What you will do
Reproduce every line of text in the records below exactly, omitting the pictures.

Records to process
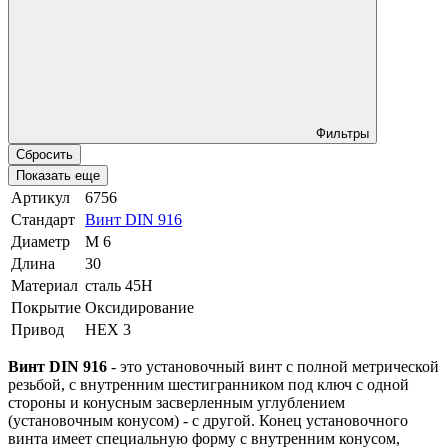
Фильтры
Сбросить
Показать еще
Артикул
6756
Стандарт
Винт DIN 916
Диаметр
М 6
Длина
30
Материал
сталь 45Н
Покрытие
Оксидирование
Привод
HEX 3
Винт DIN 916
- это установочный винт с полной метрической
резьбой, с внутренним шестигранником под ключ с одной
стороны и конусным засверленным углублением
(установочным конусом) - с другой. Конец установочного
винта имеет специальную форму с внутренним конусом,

Answer to this task
Фильтры
Сбросить
Показать еще
Артикул
6756
Стандарт
Винт DIN 916
Диаметр
М 6
Длина
30
Материал
сталь 45Н
Покрытие
Оксидирование
Привод
HEX 3
Винт DIN 916
- это установочный винт с полной метрической
резьбой, с внутренним шестигранником под ключ с одной
стороны и конусным засверленным углублением
(установочным конусом) - с другой. Конец установочного
винта имеет специальную форму с внутренним конусом,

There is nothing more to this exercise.